Secondement, celui du retrait des armes est lui aussi très enrichissant, renvoyant beaucoup à du para-pénal, il permet de satisfaire cet intérêt coupable proche de celui que l'on peut ressentir en regardant les émissions telles que « faites entrer l’accusé ».

 

 Quelles sont les matières que tu abordes le plus ?

 

Sans avoir à détailler à nouveau tout ce qui a déjà été mentionné, ce sont surtout le droit des amendes aux transporteurs, le droit de la responsabilité administrative, de la « répartition des compétences juridictionnelles », et sans être exhaustif quelques affaires éparses en contentieux des interdictions de stade, ou d’habilitation aux zones de sûreté aéroportuaires.

En quoi ce stage complète-t-il ta formation au sein du M2 Contentieux Public ?

Il la complète surtout car il permet de mettre en œuvre les réflexes acquis lors des cours pratiques du premier semestre, et après avoir eu le droit à une vision d’ensemble des contentieux de plonger méticuleusement dans l’un d’entre eux afin d’en parfaire la compréhension.

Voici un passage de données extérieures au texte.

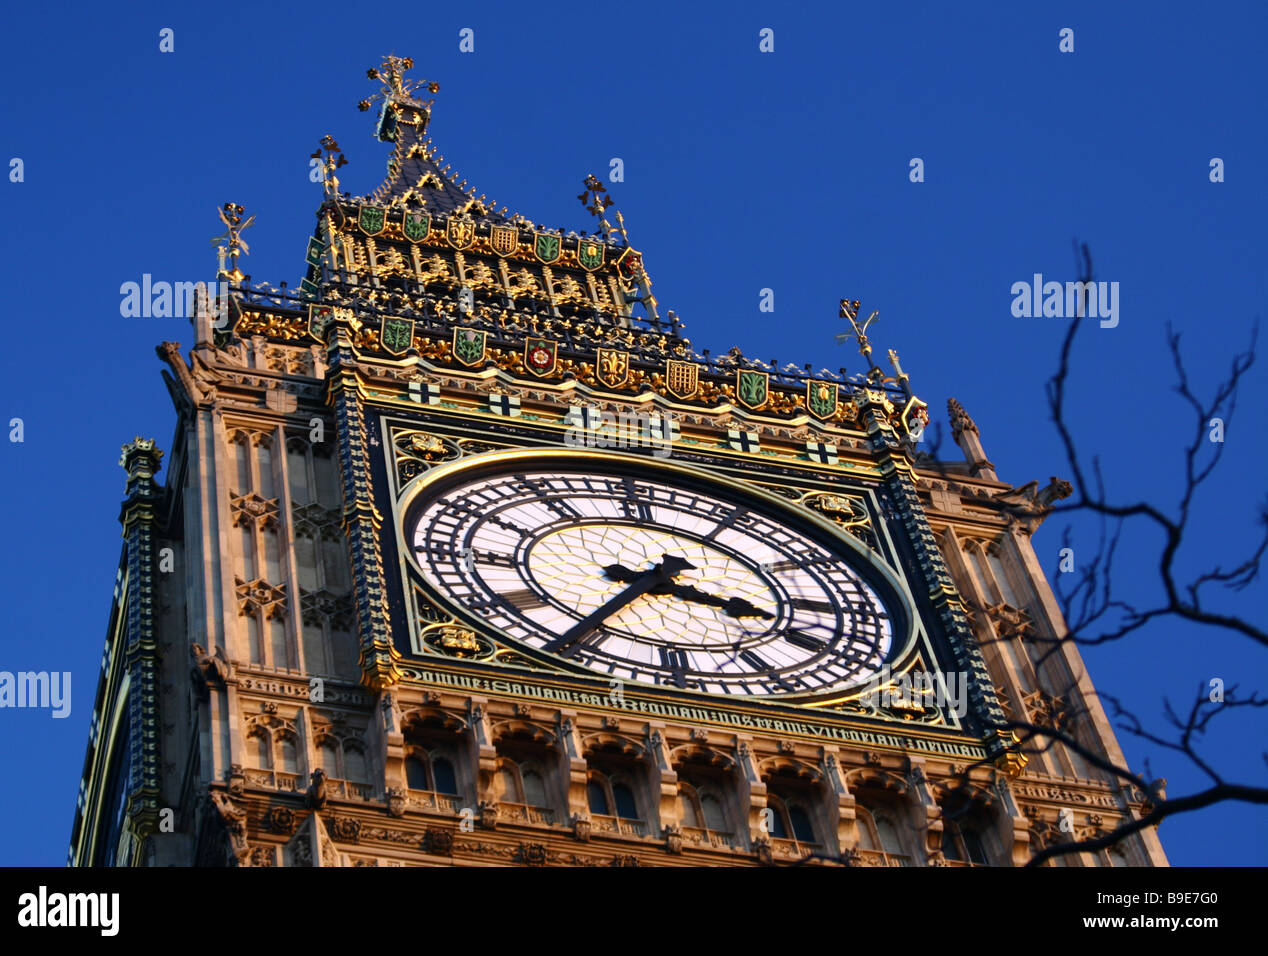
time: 3:35
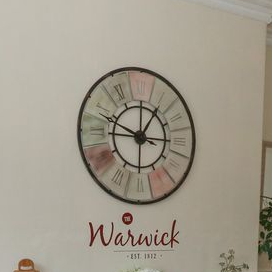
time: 12:48
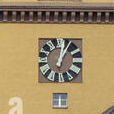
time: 1:02
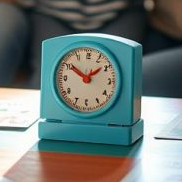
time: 1:50
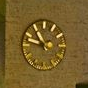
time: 10:47
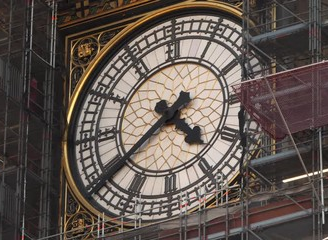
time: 4:38
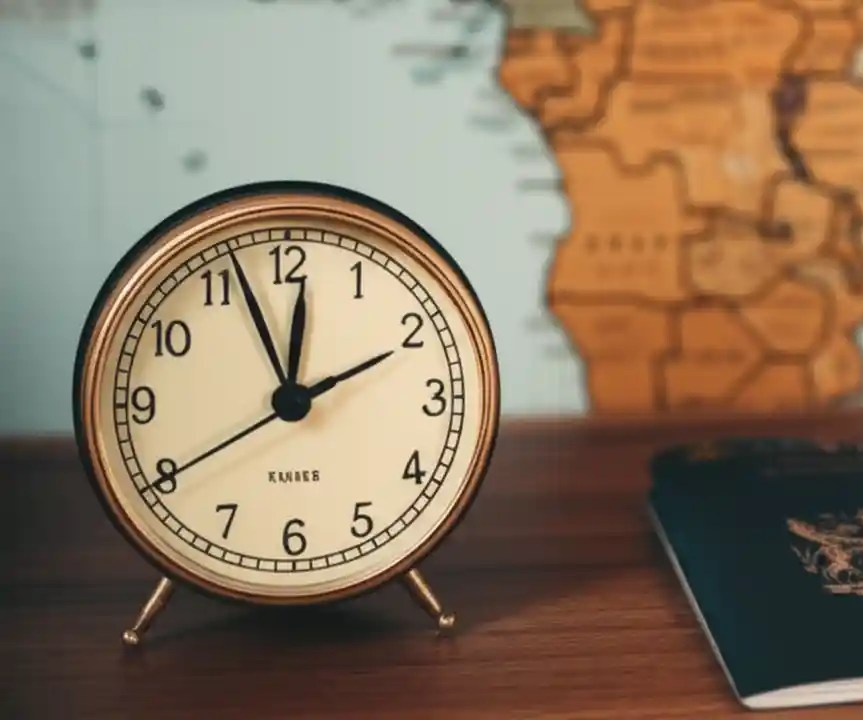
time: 11:56
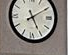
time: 5:09
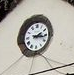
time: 2:16
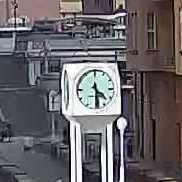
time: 4:29
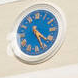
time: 4:26
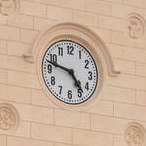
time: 4:47
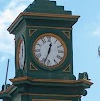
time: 12:33
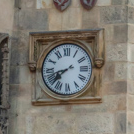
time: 7:42
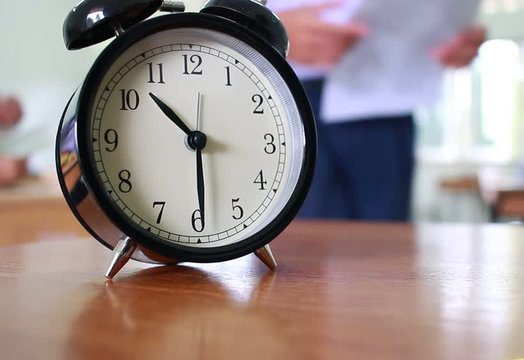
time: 10:29
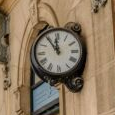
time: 11:54
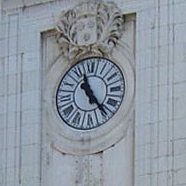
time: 11:24
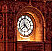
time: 4:37
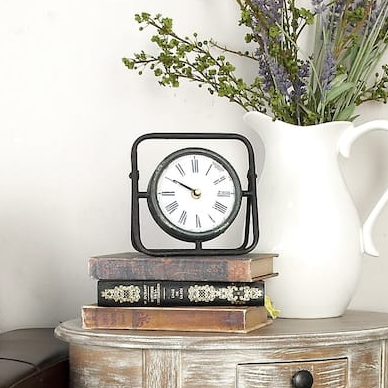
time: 9:50
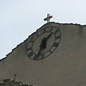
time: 1:33
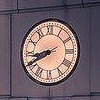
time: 8:40
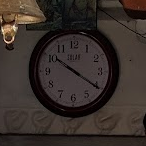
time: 10:20
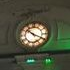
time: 10:19
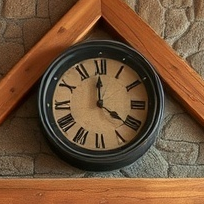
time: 3:59
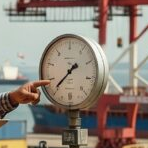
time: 1:36
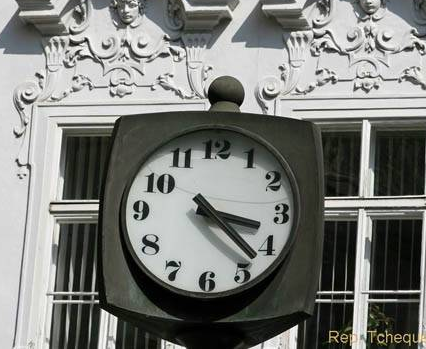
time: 3:22
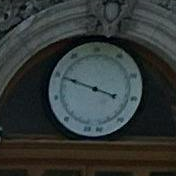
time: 3:49
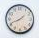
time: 1:41
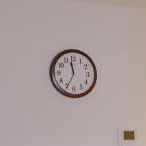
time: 11:34
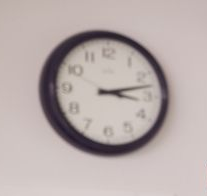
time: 3:12
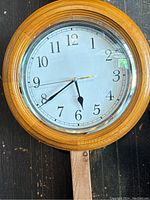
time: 5:39
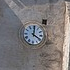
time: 4:01
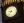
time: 9:37
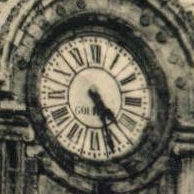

Ce stage te conforte-t-il dans ton projet professionnel ? 

 

Affirmatif ! Je n’ai que trop peu abordé plus haut la question de l’ambiance et des collègues au sein du ministère, et si je devais le faire, je dirais que c’est surtout grâce à cela, avant l’exercice des fonctions en elles-mêmes (même si ça a également beaucoup joué), que j’ai pu conforter mon projet professionnel.

 

Une perspective nouvelle a été découverte, renversant tous mes préjugés quant au fonctionnement des ministères et notamment des attributions des administrateurs civils.

 

En effet, le rôle d’arbitrage que nécessite la fonction à laquelle j’aspire qu’est celle d’administrateur de l’État, m’a vraiment attiré, de par les pouvoirs des gestionnaires aussi bien quant à la question de la cohérence de la doctrine ministérielle, juridique et politique, que sur la gestion des bureaux, les administrateurs donnant en tant que tête des services le « la » dans ceux-ci, au niveau de l’ambiance de travail et de la méthode.

 

J’ai donc pu voir par mes collègues et supérieurs hiérarchiques, investis, à l’écoute, et d’une compétence extrêmement poussée, que je souhaitais, à terme, leur ressembler aussi bien sur le plan technique qu'humain.